Temettü vaciplerinden üçüncüsü: Tavaf namazıdır.

Tavafın hangi çeşidi olursa olsun, tavaftan sonra iki rekât tavaf namazı kılmak vaciptir. Tavaf namazı kılınmadan, peş peşe tavaf yapmak mekruhtur. Yani tavaf yaparken arada tavaf namazı kılmalıyız.

Tavaf namazının ilk rekâtında Fatiha suresi ile Kafirün, ikinci rekâtında ise, Fatiha suresi ile İhlâs surelerinin okunması müstehaptır.

Tavaf namazı vacip olmasına rağmen, haccın ve tavafın vacibi sayılmaz. Bundan dolayıdır ki, terk edilmesi durumunda hac cinayeti sayılmaz ve bir ceza gerekmez.

Kerahet vakti değilse, tavafın hemen peşinden bu namazı kılmak uygundur. Fakat çeşitli nedenlerle tavafın arkasından kılınamazda, daha sonra da kılınırsa yerine gelmiş olur.

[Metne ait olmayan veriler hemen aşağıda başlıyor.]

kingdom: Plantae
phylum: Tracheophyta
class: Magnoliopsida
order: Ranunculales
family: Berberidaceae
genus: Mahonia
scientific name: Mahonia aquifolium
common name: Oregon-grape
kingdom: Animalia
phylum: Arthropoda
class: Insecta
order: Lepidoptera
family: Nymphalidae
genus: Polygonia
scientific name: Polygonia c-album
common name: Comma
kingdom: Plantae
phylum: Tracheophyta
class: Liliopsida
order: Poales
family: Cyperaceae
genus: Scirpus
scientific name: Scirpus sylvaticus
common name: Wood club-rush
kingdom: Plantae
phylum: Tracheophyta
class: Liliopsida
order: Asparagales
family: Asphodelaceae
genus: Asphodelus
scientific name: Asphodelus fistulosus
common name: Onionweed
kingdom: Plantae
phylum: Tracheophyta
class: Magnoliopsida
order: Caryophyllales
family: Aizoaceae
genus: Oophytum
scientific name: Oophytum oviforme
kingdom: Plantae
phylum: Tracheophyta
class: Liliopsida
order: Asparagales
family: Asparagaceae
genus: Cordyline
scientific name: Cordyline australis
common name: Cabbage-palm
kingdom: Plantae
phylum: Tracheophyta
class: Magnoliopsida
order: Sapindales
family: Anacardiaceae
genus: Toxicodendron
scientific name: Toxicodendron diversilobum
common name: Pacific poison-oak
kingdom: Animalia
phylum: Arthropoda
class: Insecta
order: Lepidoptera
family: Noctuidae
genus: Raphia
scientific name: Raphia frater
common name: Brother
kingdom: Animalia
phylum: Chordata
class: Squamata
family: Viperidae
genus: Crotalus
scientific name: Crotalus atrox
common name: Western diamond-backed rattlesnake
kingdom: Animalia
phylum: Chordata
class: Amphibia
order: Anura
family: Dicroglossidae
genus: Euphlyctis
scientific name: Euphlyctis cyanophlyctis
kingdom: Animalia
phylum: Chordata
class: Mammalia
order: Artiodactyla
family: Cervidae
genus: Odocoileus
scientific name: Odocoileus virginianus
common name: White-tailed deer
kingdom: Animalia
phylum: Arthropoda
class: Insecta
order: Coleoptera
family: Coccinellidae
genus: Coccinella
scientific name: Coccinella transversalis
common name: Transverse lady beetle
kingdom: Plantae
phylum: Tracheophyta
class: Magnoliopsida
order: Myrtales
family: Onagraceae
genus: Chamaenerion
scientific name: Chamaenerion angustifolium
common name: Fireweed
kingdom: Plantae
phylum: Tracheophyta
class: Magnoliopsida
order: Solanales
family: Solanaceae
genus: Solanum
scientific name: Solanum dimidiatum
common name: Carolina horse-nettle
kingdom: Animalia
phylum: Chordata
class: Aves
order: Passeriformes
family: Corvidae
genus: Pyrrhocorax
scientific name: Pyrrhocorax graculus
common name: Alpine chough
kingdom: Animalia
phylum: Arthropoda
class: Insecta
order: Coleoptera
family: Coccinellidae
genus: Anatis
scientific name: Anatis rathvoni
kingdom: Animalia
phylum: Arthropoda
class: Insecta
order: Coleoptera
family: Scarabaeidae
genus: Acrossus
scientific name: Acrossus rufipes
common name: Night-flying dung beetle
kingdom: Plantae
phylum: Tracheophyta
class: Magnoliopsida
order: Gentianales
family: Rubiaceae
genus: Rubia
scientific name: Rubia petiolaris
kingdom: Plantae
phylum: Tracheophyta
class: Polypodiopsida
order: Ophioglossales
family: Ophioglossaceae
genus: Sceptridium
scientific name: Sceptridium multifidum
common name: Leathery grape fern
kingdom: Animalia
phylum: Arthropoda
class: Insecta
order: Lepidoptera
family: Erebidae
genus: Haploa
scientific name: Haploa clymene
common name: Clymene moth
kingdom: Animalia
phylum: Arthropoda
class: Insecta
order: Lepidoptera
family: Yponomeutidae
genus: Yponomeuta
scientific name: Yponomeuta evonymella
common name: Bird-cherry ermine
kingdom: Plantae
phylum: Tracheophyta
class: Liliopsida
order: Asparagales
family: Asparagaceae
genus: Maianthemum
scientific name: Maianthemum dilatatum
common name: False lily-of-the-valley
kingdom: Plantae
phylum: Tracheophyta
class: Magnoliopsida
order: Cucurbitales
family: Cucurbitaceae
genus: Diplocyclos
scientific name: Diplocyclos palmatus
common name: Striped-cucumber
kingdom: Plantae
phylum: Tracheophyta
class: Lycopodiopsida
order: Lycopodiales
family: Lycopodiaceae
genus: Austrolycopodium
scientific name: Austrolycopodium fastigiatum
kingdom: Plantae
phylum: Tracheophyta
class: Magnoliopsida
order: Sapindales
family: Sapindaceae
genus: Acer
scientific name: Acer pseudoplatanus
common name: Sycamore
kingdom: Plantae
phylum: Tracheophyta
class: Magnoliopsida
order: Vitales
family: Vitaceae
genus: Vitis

Makam-ı İbrahim’in hemen arkasında bu namazı kılmak, vaciptir. Fakat her zaman yer bulmak mümkün olmuyor. Dünyanın çeşitli ülkelerinden çok sayıda Müslüman hac etmek için geldiğinden aşırı kalabalık olabiliyor. Böyle durumlarda da müsait yerlerde namazı eda edebiliriz. Yalnız bu namazın harem bölgesinin dışında kılınması ise mekruhtur.

Bu namazın kılınış şekli ise sabah namazı gibidir. Sadece farkı sesli veya sessiz okunabilir olmasıdır. Bu namazı Hz. İbrahim’in makamına yakın bir yerde kılmak vaciptir. Makamın sağ ya da solunda değil de arkasında kılmalıdır.

Tavaftan sonra ihtiyaten tavaf namazı çabuk kılınmalıdır. Yani geleneğe göre tavaf ile namaz arasında ara verilmiş sayılmamalıdır.

Tavaf namazının vacip olduğunu bildiği halde, kasıtlı olarak kılmayan her kişinin haccı ihtiyaten batıl olur. Tavaf namazı unutulursa, tavaftan sonra yapılan ameli bittikten sonra aklına gelirse, tavaf namazını yerine getirmelidir. Diğer amellerin yeniden yapılması iyi olmakla beraber vacip değildir

Sa’y anında akla gelirse onu kesip, makamın arkasında namazı eda edip, tekrar sa’ya kaldığı yerden devam edip tamamlanmalıdır.

Şayet,  Mekke’den çıktıktan sonra akla düşerse geri dönüp kılmak aşırı sıkıntı vermiyorsa, geri dönmeli namazı eda etmelidir. Mümkün değilse, nerede hatırladıysa orada yerine getirebilir.

Üzerine tavaf namazı vacip olan bir kişi ölürse, büyük oğlu kaza namazı hükümlerinde bilinen şartlara uygun ise bu namazı onun yerine kılması vaciptir.